Your instructions
With images excluded, write out each entry below exactly as given.

Collected data

------------------------------------------------------------------------

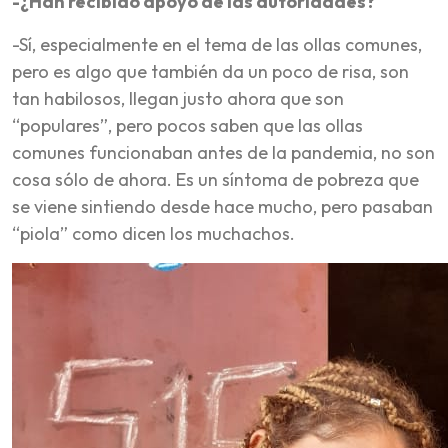
-¿Han recibido apoyo de las autoridades?
-Sí, especialmente en el tema de las ollas comunes,
pero es algo que también da un poco de risa, son
tan habilosos, llegan justo ahora que son
“populares”, pero pocos saben que las ollas
comunes funcionaban antes de la pandemia, no son
cosa sólo de ahora. Es un síntoma de pobreza que
se viene sintiendo desde hace mucho, pero pasaban
“piola” como dicen los muchachos.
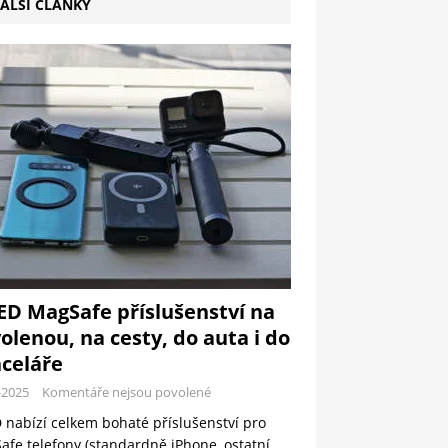
ALŠÍ ČLÁNKY
ED MagSafe příslušenství na
olenou, na cesty, do auta i do
celáře
-2025
Komentáře nejsou povolené
 nabízí celkem bohaté příslušenství pro
fe telefony (standardně iPhone, ostatní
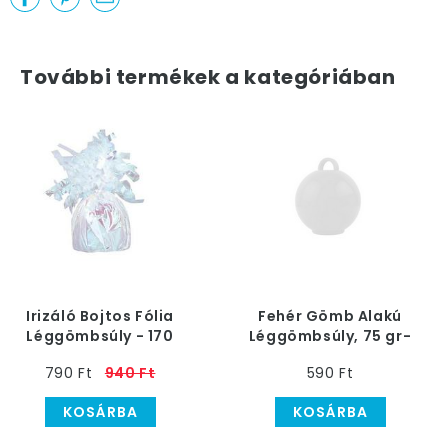
További termékek a kategóriában
Irizáló Bojtos Fólia
Fehér Gömb Alakú
Léggömbsúly - 170
Léggömbsúly, 75 gr-
gramm
os
790 Ft
940 Ft
590 Ft
KOSÁRBA
KOSÁRBA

------------------------------------------------------------------------

Solution below
-¿Han recibido apoyo de las autoridades?
-Sí, especialmente en el tema de las ollas comunes,
pero es algo que también da un poco de risa, son
tan habilosos, llegan justo ahora que son
“populares”, pero pocos saben que las ollas
comunes funcionaban antes de la pandemia, no son
cosa sólo de ahora. Es un síntoma de pobreza que
se viene sintiendo desde hace mucho, pero pasaban
“piola” como dicen los muchachos.
ALŠÍ ČLÁNKY
ED MagSafe příslušenství na
olenou, na cesty, do auta i do
celáře
-2025
Komentáře nejsou povolené
 nabízí celkem bohaté příslušenství pro
fe telefony (standardně iPhone, ostatní
További termékek a kategóriában
Irizáló Bojtos Fólia
Fehér Gömb Alakú
Léggömbsúly - 170
Léggömbsúly, 75 gr-
gramm
os
790 Ft
940 Ft
590 Ft
KOSÁRBA
KOSÁRBA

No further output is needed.